近年来,用于人物识别任务的深度学习方法的开发取得了令人印象深刻的成果。然而,这也限制了在工业和实际应用领域的应用。首先,大部分现有工作都在封闭世界场景中进行,其中被重新识别(探针)的人与一个封闭集(画廊)进行比较。现实世界场景通常是开放式问题,画廊不知道提前知道,但文书中公开的开放式方法的数量相当有限。其次,多摄像头设置、遮挡、实时要求等挑战进一步限制了通用方法的适用性。本文介绍了一种名为MICRO-TRACK的模块化工业多相机重新识别和开放式跟踪系统,具有实时性、可扩展性和易于集成到现有工业安防场景的特点。此外,我们还发布了在工业制造设施中获取的一组18分钟视频,由8个监控摄像头捕捉的数据,称为设施-ReID数据集。

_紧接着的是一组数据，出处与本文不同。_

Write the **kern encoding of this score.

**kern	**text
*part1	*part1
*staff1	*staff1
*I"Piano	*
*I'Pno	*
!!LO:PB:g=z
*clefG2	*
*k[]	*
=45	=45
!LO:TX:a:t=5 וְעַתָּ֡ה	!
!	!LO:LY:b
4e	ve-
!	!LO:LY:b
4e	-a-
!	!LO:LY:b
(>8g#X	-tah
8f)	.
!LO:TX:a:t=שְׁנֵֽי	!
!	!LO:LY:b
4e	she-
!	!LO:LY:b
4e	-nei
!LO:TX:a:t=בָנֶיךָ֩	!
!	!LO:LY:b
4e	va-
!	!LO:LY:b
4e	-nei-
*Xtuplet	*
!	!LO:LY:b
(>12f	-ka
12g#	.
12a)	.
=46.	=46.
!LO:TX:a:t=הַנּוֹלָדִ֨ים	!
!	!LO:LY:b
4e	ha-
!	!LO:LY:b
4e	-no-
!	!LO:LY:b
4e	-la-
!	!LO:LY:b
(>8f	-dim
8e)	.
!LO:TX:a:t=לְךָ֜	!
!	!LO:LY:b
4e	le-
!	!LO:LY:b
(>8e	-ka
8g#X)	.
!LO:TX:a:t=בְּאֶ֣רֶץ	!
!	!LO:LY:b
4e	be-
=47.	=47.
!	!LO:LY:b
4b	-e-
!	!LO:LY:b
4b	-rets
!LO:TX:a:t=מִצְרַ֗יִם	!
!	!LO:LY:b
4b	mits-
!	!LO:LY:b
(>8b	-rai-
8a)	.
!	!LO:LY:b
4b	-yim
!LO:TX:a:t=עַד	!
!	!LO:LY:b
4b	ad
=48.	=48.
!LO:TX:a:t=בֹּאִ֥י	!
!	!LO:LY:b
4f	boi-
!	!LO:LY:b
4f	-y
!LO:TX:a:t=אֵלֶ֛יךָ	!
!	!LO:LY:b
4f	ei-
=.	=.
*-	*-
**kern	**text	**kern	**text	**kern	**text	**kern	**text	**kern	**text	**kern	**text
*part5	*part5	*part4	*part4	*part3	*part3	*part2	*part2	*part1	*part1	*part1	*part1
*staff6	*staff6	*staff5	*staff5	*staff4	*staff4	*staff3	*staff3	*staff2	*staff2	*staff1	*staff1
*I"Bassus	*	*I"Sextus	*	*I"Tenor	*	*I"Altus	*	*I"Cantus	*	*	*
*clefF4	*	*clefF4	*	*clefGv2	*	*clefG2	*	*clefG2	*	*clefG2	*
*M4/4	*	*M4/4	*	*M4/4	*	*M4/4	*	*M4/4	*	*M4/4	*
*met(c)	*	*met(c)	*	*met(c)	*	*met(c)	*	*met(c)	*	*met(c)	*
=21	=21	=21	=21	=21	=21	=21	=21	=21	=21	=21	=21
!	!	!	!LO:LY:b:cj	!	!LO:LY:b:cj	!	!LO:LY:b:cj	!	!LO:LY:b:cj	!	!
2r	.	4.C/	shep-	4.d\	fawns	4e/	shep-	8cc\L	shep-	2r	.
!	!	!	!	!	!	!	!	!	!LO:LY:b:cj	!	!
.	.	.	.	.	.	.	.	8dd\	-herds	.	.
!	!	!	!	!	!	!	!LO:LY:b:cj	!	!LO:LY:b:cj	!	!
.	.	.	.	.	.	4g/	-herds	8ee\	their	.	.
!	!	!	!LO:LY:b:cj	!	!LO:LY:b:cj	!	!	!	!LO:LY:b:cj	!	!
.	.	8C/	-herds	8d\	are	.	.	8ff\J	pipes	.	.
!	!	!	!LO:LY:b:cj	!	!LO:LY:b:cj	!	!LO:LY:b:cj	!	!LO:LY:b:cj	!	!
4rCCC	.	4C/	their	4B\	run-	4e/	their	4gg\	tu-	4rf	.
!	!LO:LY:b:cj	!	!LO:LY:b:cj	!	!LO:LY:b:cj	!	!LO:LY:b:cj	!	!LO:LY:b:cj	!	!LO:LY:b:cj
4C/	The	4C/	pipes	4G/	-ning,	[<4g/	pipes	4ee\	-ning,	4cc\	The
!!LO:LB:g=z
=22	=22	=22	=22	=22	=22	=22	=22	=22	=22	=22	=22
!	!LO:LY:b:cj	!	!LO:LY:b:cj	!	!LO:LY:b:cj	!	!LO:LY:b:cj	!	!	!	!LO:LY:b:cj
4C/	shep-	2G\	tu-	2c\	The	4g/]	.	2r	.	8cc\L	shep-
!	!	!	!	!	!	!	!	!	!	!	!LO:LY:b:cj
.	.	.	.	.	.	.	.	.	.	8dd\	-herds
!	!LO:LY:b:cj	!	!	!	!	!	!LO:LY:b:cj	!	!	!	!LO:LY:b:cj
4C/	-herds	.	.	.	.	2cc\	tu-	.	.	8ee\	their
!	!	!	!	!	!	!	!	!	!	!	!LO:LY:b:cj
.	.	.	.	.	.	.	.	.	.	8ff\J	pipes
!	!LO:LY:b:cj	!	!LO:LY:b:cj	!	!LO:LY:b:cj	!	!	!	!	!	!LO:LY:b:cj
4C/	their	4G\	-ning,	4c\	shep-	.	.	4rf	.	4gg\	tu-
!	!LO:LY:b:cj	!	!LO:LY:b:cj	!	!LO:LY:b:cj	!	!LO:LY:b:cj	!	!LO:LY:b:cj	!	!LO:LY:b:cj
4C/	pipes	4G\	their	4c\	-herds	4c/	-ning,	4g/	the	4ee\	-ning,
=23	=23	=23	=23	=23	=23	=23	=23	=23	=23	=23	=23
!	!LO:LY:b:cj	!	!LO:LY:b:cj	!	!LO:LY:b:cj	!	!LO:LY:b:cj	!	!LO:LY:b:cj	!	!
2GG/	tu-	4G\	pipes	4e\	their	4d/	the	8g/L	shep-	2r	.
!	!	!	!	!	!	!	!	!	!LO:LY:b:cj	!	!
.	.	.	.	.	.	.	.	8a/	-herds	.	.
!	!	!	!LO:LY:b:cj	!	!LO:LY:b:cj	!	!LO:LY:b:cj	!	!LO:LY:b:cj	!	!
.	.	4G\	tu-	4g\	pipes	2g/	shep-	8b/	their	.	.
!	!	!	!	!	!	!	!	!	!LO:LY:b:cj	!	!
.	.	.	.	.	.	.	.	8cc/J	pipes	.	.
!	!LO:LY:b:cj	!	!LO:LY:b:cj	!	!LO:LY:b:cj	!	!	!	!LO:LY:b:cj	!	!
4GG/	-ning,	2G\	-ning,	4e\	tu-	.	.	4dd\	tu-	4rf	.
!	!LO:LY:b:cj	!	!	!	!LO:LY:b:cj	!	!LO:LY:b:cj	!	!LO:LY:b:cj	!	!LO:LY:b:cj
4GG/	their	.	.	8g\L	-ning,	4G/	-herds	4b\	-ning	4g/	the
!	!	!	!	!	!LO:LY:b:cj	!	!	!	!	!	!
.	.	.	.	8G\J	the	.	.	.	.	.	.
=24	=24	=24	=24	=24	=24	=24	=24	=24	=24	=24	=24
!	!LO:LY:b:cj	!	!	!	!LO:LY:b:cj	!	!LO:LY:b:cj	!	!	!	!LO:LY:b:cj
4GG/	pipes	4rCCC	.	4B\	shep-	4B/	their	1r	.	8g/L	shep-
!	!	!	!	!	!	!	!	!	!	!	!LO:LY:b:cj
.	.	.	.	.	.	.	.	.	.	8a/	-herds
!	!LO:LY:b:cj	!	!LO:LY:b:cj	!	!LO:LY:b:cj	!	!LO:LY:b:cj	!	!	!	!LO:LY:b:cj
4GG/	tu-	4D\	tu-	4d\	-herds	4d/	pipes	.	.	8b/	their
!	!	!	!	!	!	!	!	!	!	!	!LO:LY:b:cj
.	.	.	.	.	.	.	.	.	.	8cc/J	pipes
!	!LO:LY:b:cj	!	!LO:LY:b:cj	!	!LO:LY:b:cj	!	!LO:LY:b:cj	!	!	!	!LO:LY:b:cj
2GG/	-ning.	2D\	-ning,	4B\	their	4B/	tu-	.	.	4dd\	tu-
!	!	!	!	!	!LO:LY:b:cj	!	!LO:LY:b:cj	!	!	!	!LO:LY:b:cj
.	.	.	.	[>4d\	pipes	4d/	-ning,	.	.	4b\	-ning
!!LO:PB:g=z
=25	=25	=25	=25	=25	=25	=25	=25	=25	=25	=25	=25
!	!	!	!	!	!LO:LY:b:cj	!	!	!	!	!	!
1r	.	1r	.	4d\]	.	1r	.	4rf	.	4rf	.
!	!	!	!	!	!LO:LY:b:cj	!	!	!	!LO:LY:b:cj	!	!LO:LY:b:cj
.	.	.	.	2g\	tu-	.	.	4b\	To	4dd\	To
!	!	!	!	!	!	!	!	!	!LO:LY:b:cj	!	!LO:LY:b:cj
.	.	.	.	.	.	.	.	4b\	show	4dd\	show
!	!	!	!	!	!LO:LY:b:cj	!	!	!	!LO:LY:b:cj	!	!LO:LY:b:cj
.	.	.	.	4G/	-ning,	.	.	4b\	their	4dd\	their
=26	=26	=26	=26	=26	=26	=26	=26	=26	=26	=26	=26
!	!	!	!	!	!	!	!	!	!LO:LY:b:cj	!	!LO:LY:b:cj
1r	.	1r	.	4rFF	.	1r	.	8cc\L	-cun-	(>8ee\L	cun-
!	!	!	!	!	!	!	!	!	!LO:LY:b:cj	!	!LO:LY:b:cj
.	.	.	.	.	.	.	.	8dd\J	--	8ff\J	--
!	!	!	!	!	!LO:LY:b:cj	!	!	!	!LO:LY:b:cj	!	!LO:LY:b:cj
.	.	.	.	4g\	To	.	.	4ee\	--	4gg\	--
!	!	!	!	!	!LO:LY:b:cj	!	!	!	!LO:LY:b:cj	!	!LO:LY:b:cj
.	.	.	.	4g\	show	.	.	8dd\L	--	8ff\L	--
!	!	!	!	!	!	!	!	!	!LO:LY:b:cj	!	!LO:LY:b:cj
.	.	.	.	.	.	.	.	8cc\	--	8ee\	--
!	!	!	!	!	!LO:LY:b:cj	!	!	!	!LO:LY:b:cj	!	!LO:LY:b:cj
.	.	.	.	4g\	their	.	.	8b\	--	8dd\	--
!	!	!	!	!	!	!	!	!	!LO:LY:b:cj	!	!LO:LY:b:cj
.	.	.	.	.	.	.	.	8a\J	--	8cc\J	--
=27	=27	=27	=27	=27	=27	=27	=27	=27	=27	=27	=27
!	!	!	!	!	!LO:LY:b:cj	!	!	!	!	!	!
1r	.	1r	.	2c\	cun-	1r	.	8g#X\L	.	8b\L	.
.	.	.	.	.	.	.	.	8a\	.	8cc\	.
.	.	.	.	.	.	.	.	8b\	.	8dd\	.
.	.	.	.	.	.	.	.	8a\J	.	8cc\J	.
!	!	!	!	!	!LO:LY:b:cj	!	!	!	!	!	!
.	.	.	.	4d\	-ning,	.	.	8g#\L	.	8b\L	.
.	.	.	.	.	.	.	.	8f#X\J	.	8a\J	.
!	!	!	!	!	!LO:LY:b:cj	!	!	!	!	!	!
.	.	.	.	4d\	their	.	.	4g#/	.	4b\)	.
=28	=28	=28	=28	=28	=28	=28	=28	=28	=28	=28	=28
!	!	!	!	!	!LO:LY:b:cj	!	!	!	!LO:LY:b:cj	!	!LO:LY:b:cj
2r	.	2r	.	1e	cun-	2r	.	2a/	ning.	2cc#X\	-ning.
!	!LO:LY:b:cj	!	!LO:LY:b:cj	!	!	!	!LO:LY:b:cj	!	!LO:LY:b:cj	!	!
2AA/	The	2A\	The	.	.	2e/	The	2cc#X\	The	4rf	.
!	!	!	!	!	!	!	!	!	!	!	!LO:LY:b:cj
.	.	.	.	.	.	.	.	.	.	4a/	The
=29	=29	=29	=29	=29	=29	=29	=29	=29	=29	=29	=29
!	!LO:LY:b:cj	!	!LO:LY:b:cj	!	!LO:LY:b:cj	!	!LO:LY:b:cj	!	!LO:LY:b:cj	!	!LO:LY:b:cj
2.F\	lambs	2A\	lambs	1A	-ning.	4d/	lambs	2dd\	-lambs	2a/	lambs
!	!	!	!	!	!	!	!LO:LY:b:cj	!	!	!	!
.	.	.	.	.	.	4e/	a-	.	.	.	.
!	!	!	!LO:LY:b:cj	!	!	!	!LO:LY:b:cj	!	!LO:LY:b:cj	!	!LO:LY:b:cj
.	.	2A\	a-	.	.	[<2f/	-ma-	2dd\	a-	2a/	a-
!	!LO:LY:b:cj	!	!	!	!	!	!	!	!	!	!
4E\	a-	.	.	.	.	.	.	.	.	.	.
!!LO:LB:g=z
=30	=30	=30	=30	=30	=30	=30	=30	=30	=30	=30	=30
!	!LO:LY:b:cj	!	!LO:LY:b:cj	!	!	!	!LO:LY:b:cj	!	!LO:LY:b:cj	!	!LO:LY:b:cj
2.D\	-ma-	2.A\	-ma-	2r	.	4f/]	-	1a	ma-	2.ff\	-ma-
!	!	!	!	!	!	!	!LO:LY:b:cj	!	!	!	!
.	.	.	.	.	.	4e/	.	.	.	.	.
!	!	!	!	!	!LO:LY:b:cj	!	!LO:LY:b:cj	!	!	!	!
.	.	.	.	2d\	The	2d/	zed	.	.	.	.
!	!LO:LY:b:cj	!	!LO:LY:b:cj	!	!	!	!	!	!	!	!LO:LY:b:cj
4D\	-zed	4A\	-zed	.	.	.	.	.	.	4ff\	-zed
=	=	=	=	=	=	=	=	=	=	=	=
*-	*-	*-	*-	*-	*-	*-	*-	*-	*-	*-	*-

https://arxiv.org/abs/2409.03879
Unmanned Aerial Vehicles (UAVs), have greatly revolutionized the process of gathering and analyzing data in diverse research domains, providing unmatched adaptability and effectiveness. This paper presents a thorough examination of Unmanned Aerial Vehicle (UAV) datasets, emphasizing their wide range of applications and progress. UAV datasets consist of various types of data, such as satellite imagery, images captured by drones, and videos. These datasets can be categorized as either unimodal or multimodal, offering a wide range of detailed and comprehensive information. These datasets play a crucial role in disaster damage assessment, aerial surveillance, object recognition, and tracking. They facilitate the development of sophisticated models for tasks like semantic segmentation, pose estimation, vehicle re-identification, and gesture recognition. By leveraging UAV datasets, researchers can significantly enhance the capabilities of computer vision models, thereby advancing technology and improving our understanding of complex, dynamic environments from an aerial perspective. This review aims to encapsulate the multifaceted utility of UAV datasets, emphasizing their pivotal role in driving innovation and practical applications in multiple domains.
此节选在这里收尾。